Bev took this when we first arrived.


We visited some lovely old homesteads with beautifully manicured gardens, which were, even so, quite woodlandy. 


The bluebells were a nice surprise. They were in clumps everywhere.


Everything was very misty-moisty and lush. 


The gardens were lovely. Here I am wrestling with a bag, a wrap and a camera case, with the drizzle threatening any minute.


One could have imagined one was in an English Park.



The weather made us quite homesick for the UK. Here's Malcolm under his brolly. 


The parrots prevented the complete Anglification.


Even in the town there was a profusion of flowers. This wisteria was lovely outside a shopping centre. (But that also grows on the coast.)

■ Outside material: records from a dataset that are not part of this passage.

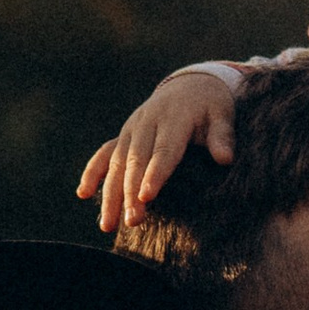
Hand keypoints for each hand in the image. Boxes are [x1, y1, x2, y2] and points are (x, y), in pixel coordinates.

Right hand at [77, 70, 238, 237]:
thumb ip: (223, 136)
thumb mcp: (222, 114)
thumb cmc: (210, 105)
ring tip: (108, 224)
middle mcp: (147, 122)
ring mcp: (132, 129)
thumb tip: (225, 159)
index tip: (147, 197)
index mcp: (174, 117)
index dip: (155, 174)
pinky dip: (92, 172)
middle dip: (131, 193)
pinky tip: (83, 194)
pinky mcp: (123, 135)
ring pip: (117, 163)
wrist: (190, 85)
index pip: (163, 150)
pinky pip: (104, 154)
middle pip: (136, 161)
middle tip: (132, 222)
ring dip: (111, 194)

All in all a great excursion, marred by the lunch arrangements. We went to a Club which was catering for multiple tulip-watching coaches and it was rather a bun-fight!

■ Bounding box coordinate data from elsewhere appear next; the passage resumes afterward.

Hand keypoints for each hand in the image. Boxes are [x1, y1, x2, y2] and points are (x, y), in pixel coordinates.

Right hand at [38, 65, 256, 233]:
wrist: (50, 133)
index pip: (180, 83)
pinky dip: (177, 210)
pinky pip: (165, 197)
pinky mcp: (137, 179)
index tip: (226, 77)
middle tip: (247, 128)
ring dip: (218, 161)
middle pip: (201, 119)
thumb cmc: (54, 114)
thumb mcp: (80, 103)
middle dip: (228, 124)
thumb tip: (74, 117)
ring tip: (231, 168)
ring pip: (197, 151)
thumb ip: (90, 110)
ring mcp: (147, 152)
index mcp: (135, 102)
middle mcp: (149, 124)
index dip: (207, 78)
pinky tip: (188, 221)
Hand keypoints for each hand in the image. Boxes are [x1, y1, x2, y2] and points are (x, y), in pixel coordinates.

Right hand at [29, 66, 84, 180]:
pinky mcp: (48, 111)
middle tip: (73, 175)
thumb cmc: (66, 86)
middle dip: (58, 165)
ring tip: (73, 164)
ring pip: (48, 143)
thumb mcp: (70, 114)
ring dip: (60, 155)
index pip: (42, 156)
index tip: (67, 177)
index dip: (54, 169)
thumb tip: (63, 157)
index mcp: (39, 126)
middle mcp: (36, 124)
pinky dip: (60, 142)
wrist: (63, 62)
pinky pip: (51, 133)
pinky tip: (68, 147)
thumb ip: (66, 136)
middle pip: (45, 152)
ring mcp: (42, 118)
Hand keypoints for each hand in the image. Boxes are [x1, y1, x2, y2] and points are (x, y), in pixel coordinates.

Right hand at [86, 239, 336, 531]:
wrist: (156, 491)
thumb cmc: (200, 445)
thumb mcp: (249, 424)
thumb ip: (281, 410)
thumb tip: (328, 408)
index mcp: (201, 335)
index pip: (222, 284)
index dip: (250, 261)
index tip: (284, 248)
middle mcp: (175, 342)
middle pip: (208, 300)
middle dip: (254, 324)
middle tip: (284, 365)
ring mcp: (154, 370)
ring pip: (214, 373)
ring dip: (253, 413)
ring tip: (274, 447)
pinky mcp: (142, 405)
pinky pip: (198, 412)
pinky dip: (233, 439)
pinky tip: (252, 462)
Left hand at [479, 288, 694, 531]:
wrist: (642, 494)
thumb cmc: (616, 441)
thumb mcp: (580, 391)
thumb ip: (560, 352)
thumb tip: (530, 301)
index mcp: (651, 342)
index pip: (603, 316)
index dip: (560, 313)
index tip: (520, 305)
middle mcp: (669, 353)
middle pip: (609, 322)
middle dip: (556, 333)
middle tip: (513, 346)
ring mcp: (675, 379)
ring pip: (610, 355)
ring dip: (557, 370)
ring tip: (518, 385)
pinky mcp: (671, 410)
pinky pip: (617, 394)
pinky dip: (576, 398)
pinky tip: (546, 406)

Wednesday, September 28, 2011

Self Gratification




THREE WORD WEDNESDAY

SELF GRATIFICATION

Clearly, everything you write
Will not be greeted with delight.
Some may find it balderdash,
Some may say you have panache.
Fate cannot ever guarantee
Everyone liking what they see.
Some readers may be nauseated
And think your words are over-stated.
Others may cherish every word
And say the critics are absurd.
Write for yourself! You're sure to find
One or two of a similar mind.
You can't please everyone, that's true
So make a point of pleasing YOU!
*
----------------------------------------------------------

ACQUA DI PARMA.

Acqua di Parma! Surely that's ham!
(Which shows how ignorant I am!)
Who would want to smell of bacon!
(Surely you'd find yourself forsaken!)
Parma Ham! Not too alluring!
Even if the ham's been curing!
Imagine the man of your dreams, my dear,
Looking keen and hovering near!
Imagine him sniffing behind your ears
And suddenly bursting into tears!
'I hoped for carnation or, maybe, rose!
But now you see I'm holding my nose!
What next, I ask, have you in mind?
What other perfume will you find?
Rotten eggs? Or creosote?
Scent from the droppings of a goat?
I'm not prepared to take the chance!
This is the end of our great romance!'
*
But then I Googled and I found out
What Acqua di Parma is all about!
It's a perfume that's unisexed!
(Goodness! What will they think of next?)
Ladies wear it, so do men!
Good for the cockerel, good for the hen!
They say it's fresh, a sort of Cologne,
Something I really should have known!
So you're safe to dab it behind your ears
When George Clooney arrives! Three cheers!
Though, of course, he might get vexed
When he finds out you are unisexed!
*







cherish guarantee nausea

Knick-Knackatory


Behold a knick-knackatory!
Shown here in all its glory.
Part of a great collection,
Spreading in each direction.
If knick-knacks do it for you
And never, never bore you,
A room like this must delight you,
And other like-minds must fight you
For every piece of china
From every obscure designer.
Lots of this memorabilia
Simply could not be sillier
But sometimes there's a find
Which simply blows your mind.
You scour the markets daily,
Wasting your money gaily,
Hoping to find a knick or knack
That makes you the leader of the pack.
You'll build a knick-knackatory
And bask in reflected glory.
*

----------------------------------------------------
                                            Gerald Gee



HALF-WAY

Half-way between the mountains
Half-way to the sky,
The centre-piece stands proudly.
And watches the world go by.
*
---------------------------------------------
PS


It being the School Holidays at present (the end of Term Three), grandparenting is on the go. We had Greg's two little boys for a Sleepover on Monday night, and Rebecca brought Blake over, because she doesn't see as much of her nephews as she'd like to these days. The boys and Rebecca all enjoyed a game of 'Bother' and then we all had supper together. Here they all are enjoying a colouring session.At the appointed time both little boys went to bed like lambs and slept right through till 6.45 am. I'd expected to have to get up at dawn!


Next day we went into the Museum, by bus. I love this shot of the two cousins. Blake and Max, sitting together on the bus. Max apes Blake's every move!

And here they are enjoying one of our new Museum's child-friendly experiments. The mother and daughter on the right were not with us.